Par un arrêt du 12 janvier 2012 (Di Sarno e.a. c. Italie), la Cour européenne des droits de l’homme poursuit sa construction jurisprudentielle du droit à un environnement de qualité en tant que droit de l’homme. Pour rappel, même si la Convention européenne des droits de l’homme ne liste pas ce droit à l’environnement parmi les droits protégés, la Cour elle, par le biais essentiellement, du droit à la protection de la vie privée et familiale et du domicile (article 8), reconnaît l’effectivité de ce droit : si un citoyen subit des nuisances environnementales (odeurs, gaz, bruit, vibrations, etc.) ou même s’il supporte un stress lié à un risque environnemental (déchets dangereux, usines, etc.), sa vie privée et familiale en est perturbée de même que la jouissance de son domicile.
Dans le cas d’espèce, c’est l’absence de gestion des déchets de la région de Naples pendant des années qui est en cause. Tout le monde se souvient de ces images d’amoncellements de déchets dans les rues de Naples et autres communes, auxquels des habitants n’hésitaient pas à mettre le feu avec toutes les conséquences que l’on imagine en termes de dégagement de gaz toxiques.
Des habitants d’une des communes concernées, Somma Vesuviana, ont donc poursuivi l’Italie devant la Cour européenne des droits de l’homme en considérant que cette situation avait violé notamment leur droit au respect de leur vie privée et familiale et de leur domicile. Au Gouvernement italien, qui estimait qu’il s’agissait d’une action populaire non recevable visant la gestion globale des déchets en Campanie, la Cour répond, en se fondant sur des études et des rapports divers mais aussi sur la condamnation de l’Italie par la Cour de justice de l’Union européenne pour les mêmes faits, que les requérants, même s’ils dénonçaient une situation affectant l’ensemble de la population de la Campanie, avaient bel et bien été affectés directement dans leur propre bien-être.

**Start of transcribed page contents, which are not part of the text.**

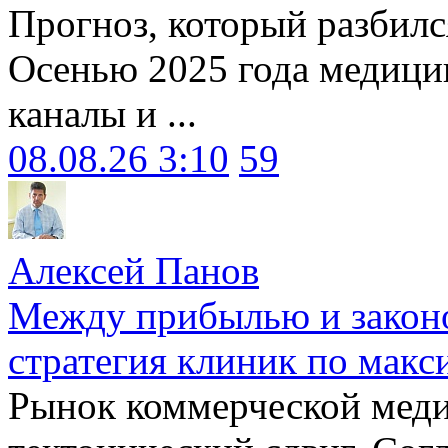
Прогноз, который разбилс
Осенью 2025 года медици
каналы и ...
08.08.26 3:10
59
Алексей Панов
Между прибылью и законо
стратегия клиник по макс
Рынок коммерческой меди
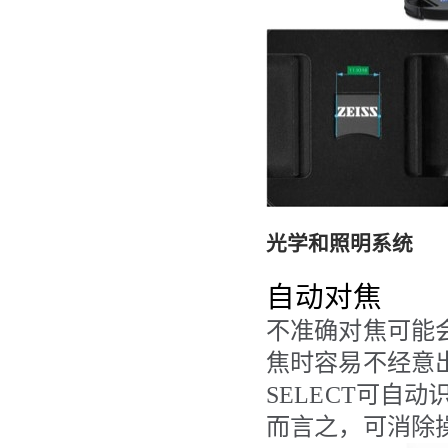
光学和照明系统
自动对焦
不准确对焦可能
焦时容易不经意出
SELECT
可自动
而言之，可消除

Le gouvernement italien considérait aussi que la requête n’était pas recevable au motif que les requérants n’avaient pas utilisé toutes les voies de recours devant les juridictions italiennes pour obtenir gain de cause. La Cour européenne constate qu’aucune juridiction italienne ne s’est jamais prononcée sur les responsabilités civiles ou pénales liées à cette gestion catastrophique des déchets. A tel point qu’il était visiblement inutile pour les requérants de tenter d’obtenir une telle condamnation. Ce qui vaut d’ailleurs à l’Italie d’être aussi condamnée, sur la base de l’article 13 de la Convention, pour absence de recours effectifs, dans l’ordre juridique italien, pour obtenir réparation du préjudice subi du fait de cette « gestion » des déchets.
La Cour ne suit pas plus l’Italie lorsque celle-ci invoque la force majeure liée entre autres à la criminalité organisée dans la région, estimant en effet que les circonstances invoquées par l’Etat italien ne relèvent pas de la force majeure.
Tout ceci conduit la Cour au constat que les autorités italiennes avaient des obligations dites positives d’assurer pour les intéressés la protection de leur vie privée et de leur domicile même si la collecte et le traitement des déchets avaient été confiés contractuellement à des organismes tiers. A défaut, l’Italie est condamnée.
Cet arrêt confirme l’étendue sans cesse croissante de la sphère de l’applicabilité du droit à un environnement de qualité. Si les premiers arrêts de la Cour sanctionnaient des situations très ponctuelles (une station d’épuration, une usine d’engrais chimique, un centre de traitement de déchets dangereux, etc.), l’arrêt sur les déchets de Naples illustre qu’un manquement généralisé dans un volet de la politique environnementale d’un Etat peut aussi être à l’origine d’une violation de ce droit à l’environnement.